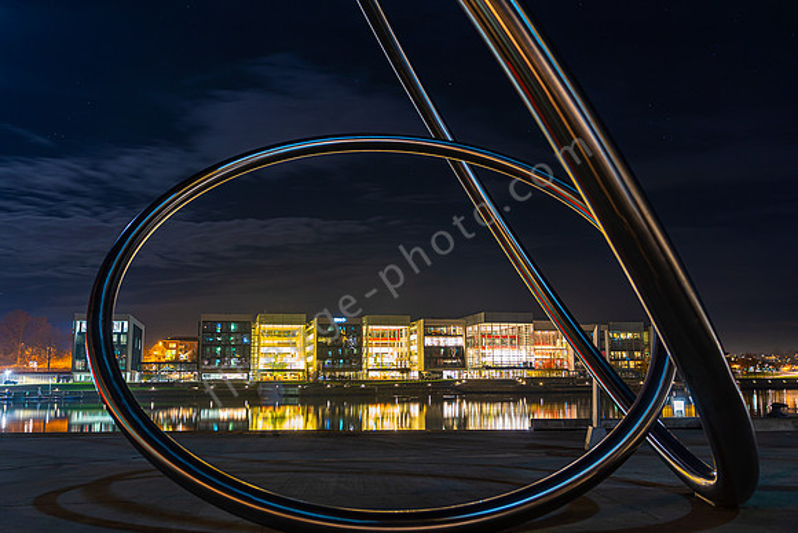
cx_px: 399
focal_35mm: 31
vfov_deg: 41.8
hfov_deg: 59.5
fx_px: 698
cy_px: 266
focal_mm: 30
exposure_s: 6
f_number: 2.8
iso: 100
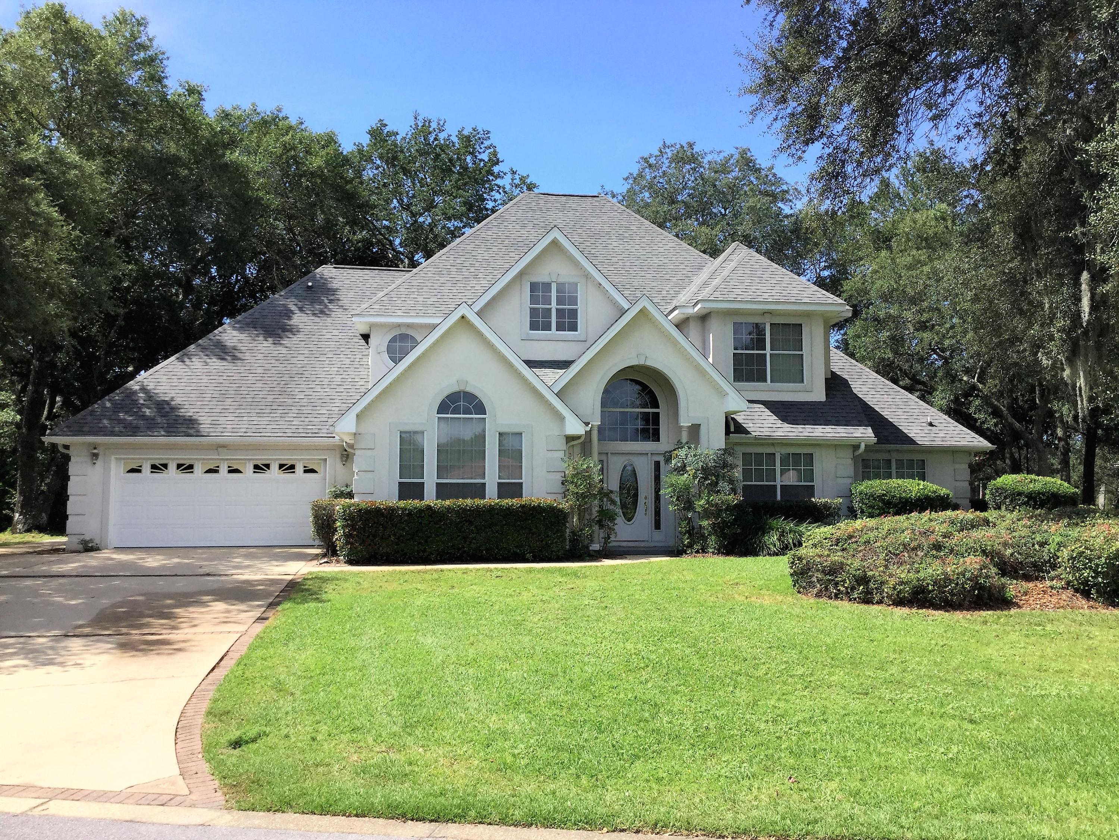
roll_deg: -1.0
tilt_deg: +6.3
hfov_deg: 58.4
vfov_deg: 45.4
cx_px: 560
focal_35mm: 31
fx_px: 1002
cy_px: 420
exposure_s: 1/926
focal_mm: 3.3
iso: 25
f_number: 2.4
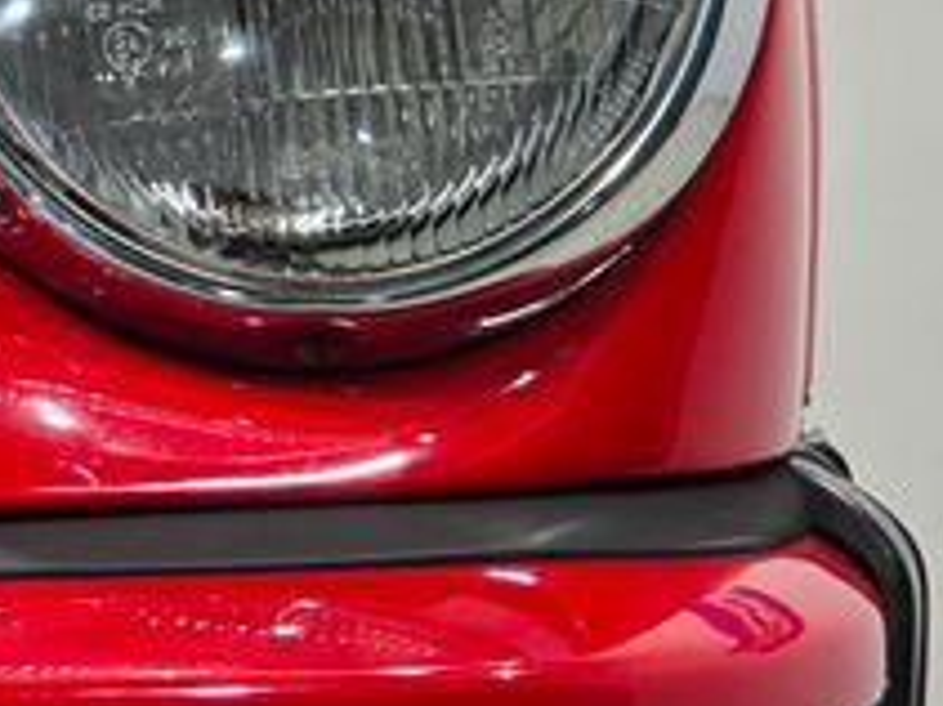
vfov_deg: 4.3
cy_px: 192
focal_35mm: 349
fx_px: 9502
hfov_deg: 5.7
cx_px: -197
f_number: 3.4
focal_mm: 18.6
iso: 200
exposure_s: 1/120
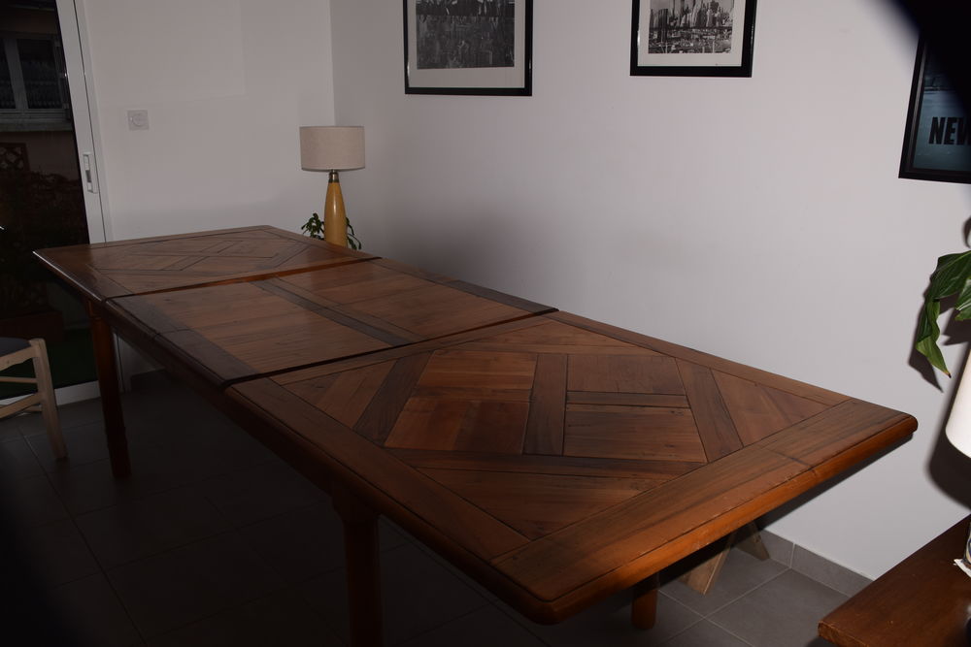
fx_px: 809
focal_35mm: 30
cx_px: 486
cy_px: 324
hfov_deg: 61.9
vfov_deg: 43.6
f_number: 8
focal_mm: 20
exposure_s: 1/60
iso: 140
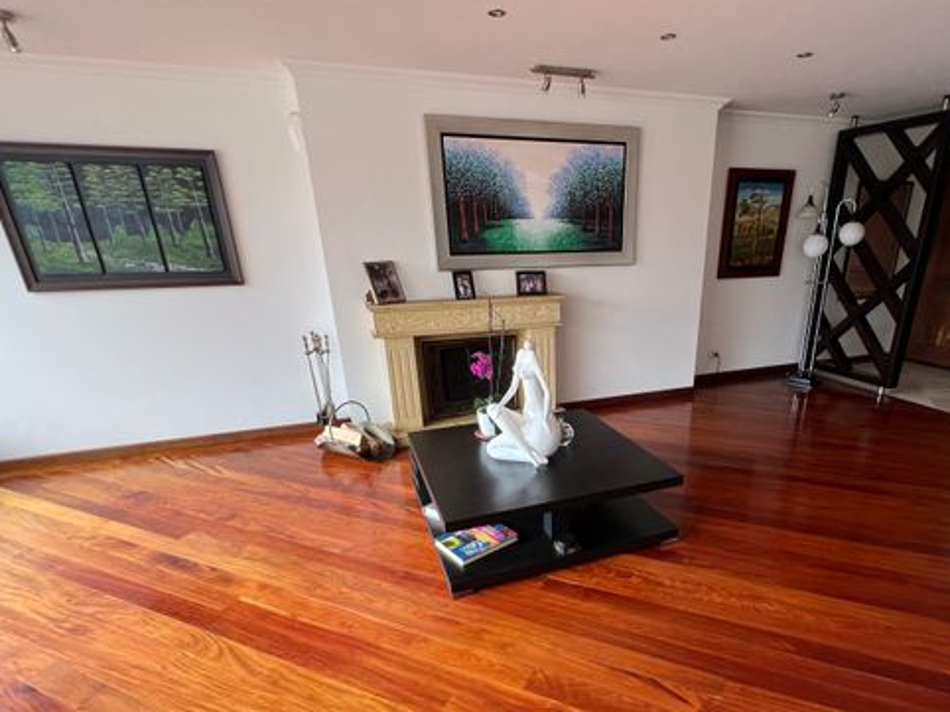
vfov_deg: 70.3
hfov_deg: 86.9
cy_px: 450
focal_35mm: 18
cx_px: 561
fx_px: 494
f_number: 1.8
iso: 80
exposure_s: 1/99
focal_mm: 1.57
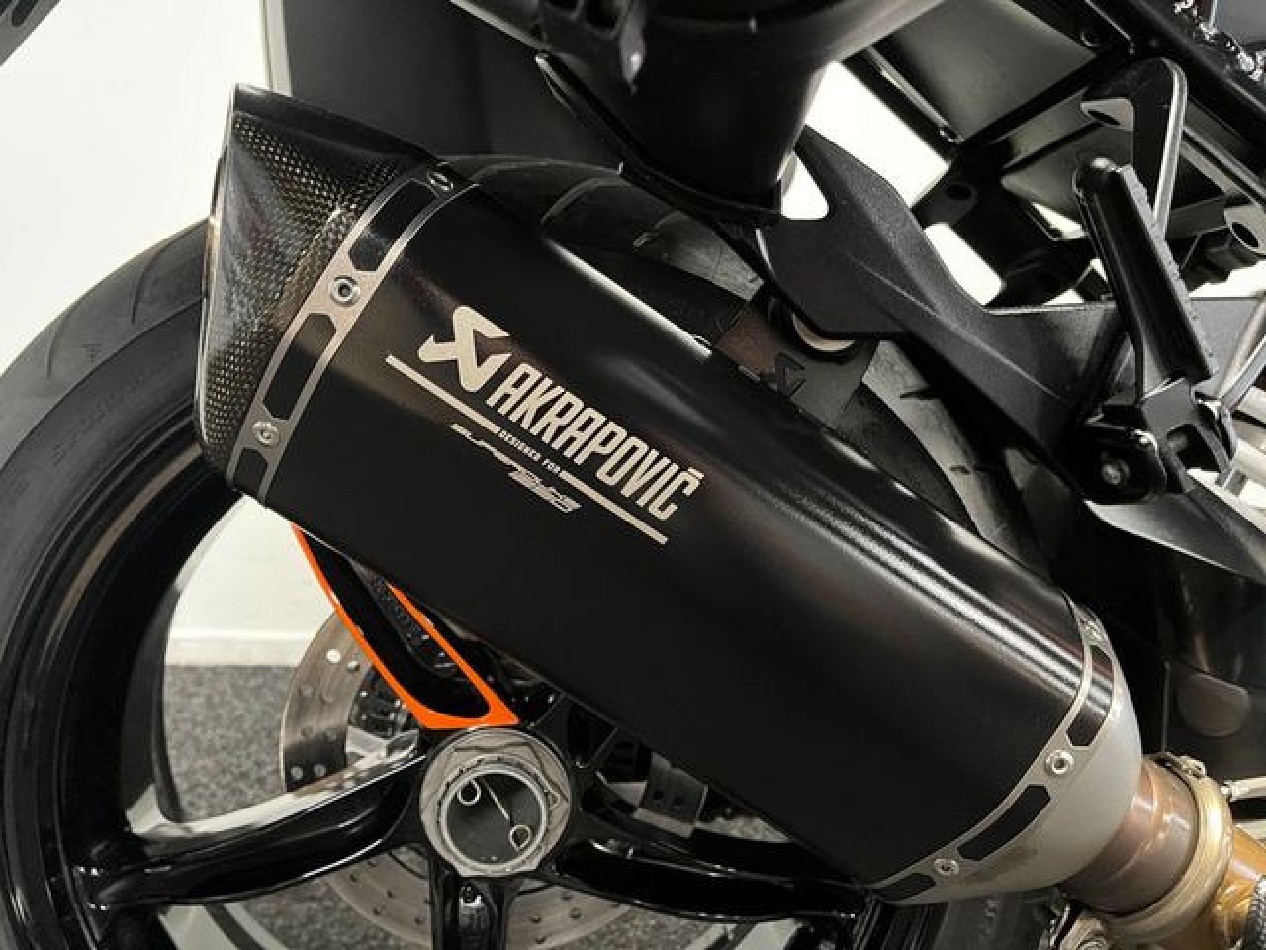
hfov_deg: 67.3
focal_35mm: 26
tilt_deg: -12.3
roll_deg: -4.6
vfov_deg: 53.1
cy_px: 475
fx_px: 951
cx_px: 633
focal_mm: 5.1
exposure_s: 1/25
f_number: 1.6
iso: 640
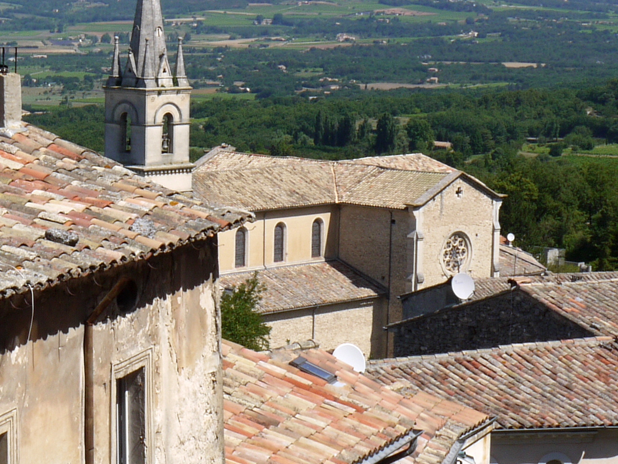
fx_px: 2179
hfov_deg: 16.0
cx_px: 137
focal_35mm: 122
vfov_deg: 12.2
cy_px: 215
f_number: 20
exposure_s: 1/80
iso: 100
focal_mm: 20
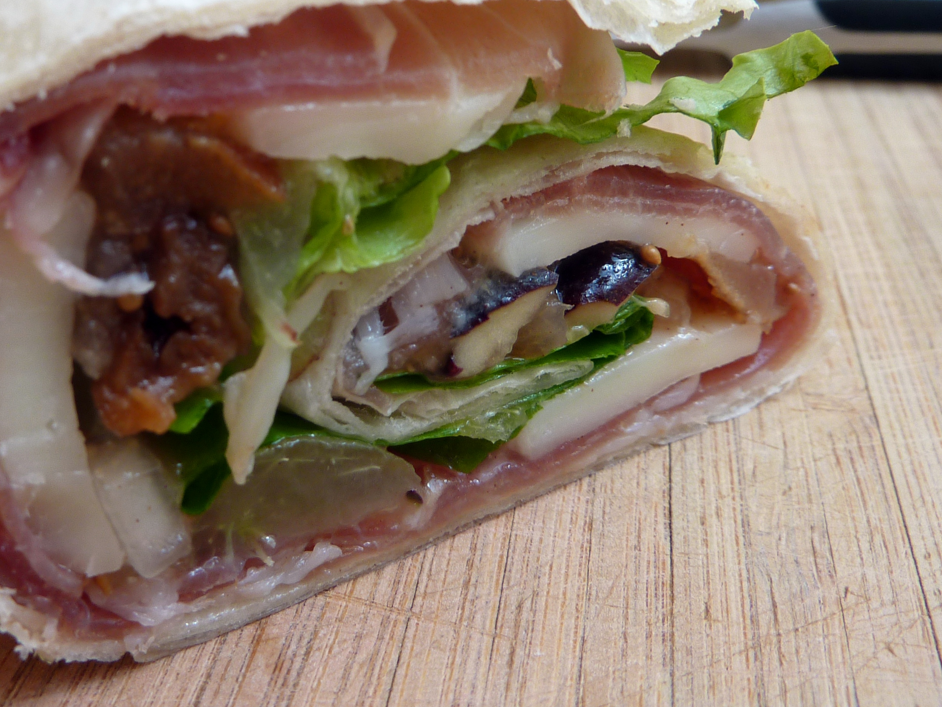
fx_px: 1007
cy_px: 271
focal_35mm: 37
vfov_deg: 38.5
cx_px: 289
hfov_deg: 49.0
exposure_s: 1/30
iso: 80
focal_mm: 4.1
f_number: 3.3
########
> What you will do:
Reprint the whole listing above exactly, taking out the pictures.

> Problem solution:
cx_px: 399
focal_35mm: 31
vfov_deg: 41.8
hfov_deg: 59.5
fx_px: 698
cy_px: 266
focal_mm: 30
exposure_s: 6
f_number: 2.8
iso: 100
roll_deg: -1.0
tilt_deg: +6.3
hfov_deg: 58.4
vfov_deg: 45.4
cx_px: 560
focal_35mm: 31
fx_px: 1002
cy_px: 420
exposure_s: 1/926
focal_mm: 3.3
iso: 25
f_number: 2.4
vfov_deg: 4.3
cy_px: 192
focal_35mm: 349
fx_px: 9502
hfov_deg: 5.7
cx_px: -197
f_number: 3.4
focal_mm: 18.6
iso: 200
exposure_s: 1/120
fx_px: 809
focal_35mm: 30
cx_px: 486
cy_px: 324
hfov_deg: 61.9
vfov_deg: 43.6
f_number: 8
focal_mm: 20
exposure_s: 1/60
iso: 140
vfov_deg: 70.3
hfov_deg: 86.9
cy_px: 450
focal_35mm: 18
cx_px: 561
fx_px: 494
f_number: 1.8
iso: 80
exposure_s: 1/99
focal_mm: 1.57
hfov_deg: 67.3
focal_35mm: 26
tilt_deg: -12.3
roll_deg: -4.6
vfov_deg: 53.1
cy_px: 475
fx_px: 951
cx_px: 633
focal_mm: 5.1
exposure_s: 1/25
f_number: 1.6
iso: 640
fx_px: 2179
hfov_deg: 16.0
cx_px: 137
focal_35mm: 122
vfov_deg: 12.2
cy_px: 215
f_number: 20
exposure_s: 1/80
iso: 100
focal_mm: 20
fx_px: 1007
cy_px: 271
focal_35mm: 37
vfov_deg: 38.5
cx_px: 289
hfov_deg: 49.0
exposure_s: 1/30
iso: 80
focal_mm: 4.1
f_number: 3.3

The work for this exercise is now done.